▸ Problem statement
Look over the lines below. Report each one that includes the string "Testeur".

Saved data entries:
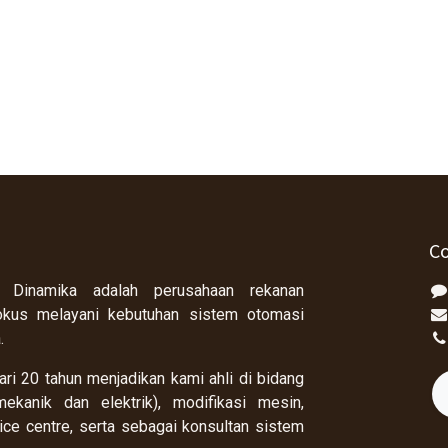
Co
 Dinamika adalah perusahaan rekanan
okus melayani kebutuhan sistem otomasi
a.
ri 20 tahun menjadikan kami ahli di bidang
ekanik dan elektrik), modifikasi mesin,
rvice centre, serta sebagai konsultan sistem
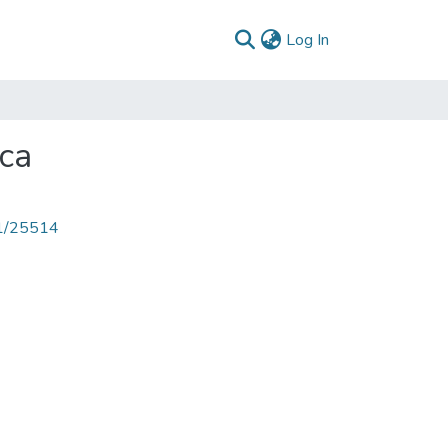
(current)
Log In
ca
71/25514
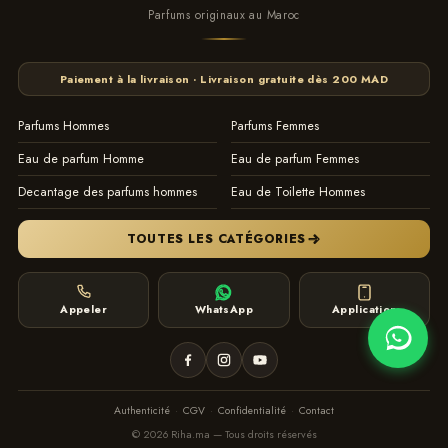
Flechier et Carlos Benaim.
Parfums originaux au Maroc
Pour plus des parfums Testeur voir notre
collection
Testeur
Paiement à la livraison · Livraison gratuite dès 200 MAD
logiciel de gestion de stock Maroc by ITTONE.MA
Parfums Hommes
Parfums Femmes
Eau de parfum Homme
Eau de parfum Femmes
Decantage des parfums hommes
Eau de Toilette Hommes
TOUTES LES CATÉGORIES
Appeler
WhatsApp
Application
Authenticité
·
CGV
·
Confidentialité
·
Contact
© 2026 Riha.ma — Tous droits réservés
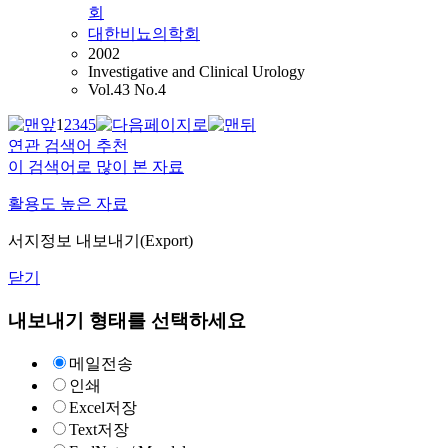
회
대한비뇨의학회
2002
Investigative and Clinical Urology
Vol.43 No.4
1
2
3
4
5
연관 검색어 추천
이 검색어로 많이 본 자료
활용도 높은 자료
서지정보 내보내기(Export)
닫기
내보내기 형태를 선택하세요
메일전송
인쇄
Excel저장
Text저장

▸ Result
Pour plus des parfums Testeur voir notre
Testeur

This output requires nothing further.